* WRITTEN EXERCISE:
Repeat every row below word for word.

Start of WORKING DATA

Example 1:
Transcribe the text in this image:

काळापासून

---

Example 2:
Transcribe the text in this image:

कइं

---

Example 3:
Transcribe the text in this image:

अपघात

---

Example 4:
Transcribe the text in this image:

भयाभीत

End of WORKING DATA

* TASK SOLUTION:
Example 1:
Transcribe the text in this image:

काळापासून

---

Example 2:
Transcribe the text in this image:

कइं

---

Example 3:
Transcribe the text in this image:

अपघात

---

Example 4:
Transcribe the text in this image:

भयाभीत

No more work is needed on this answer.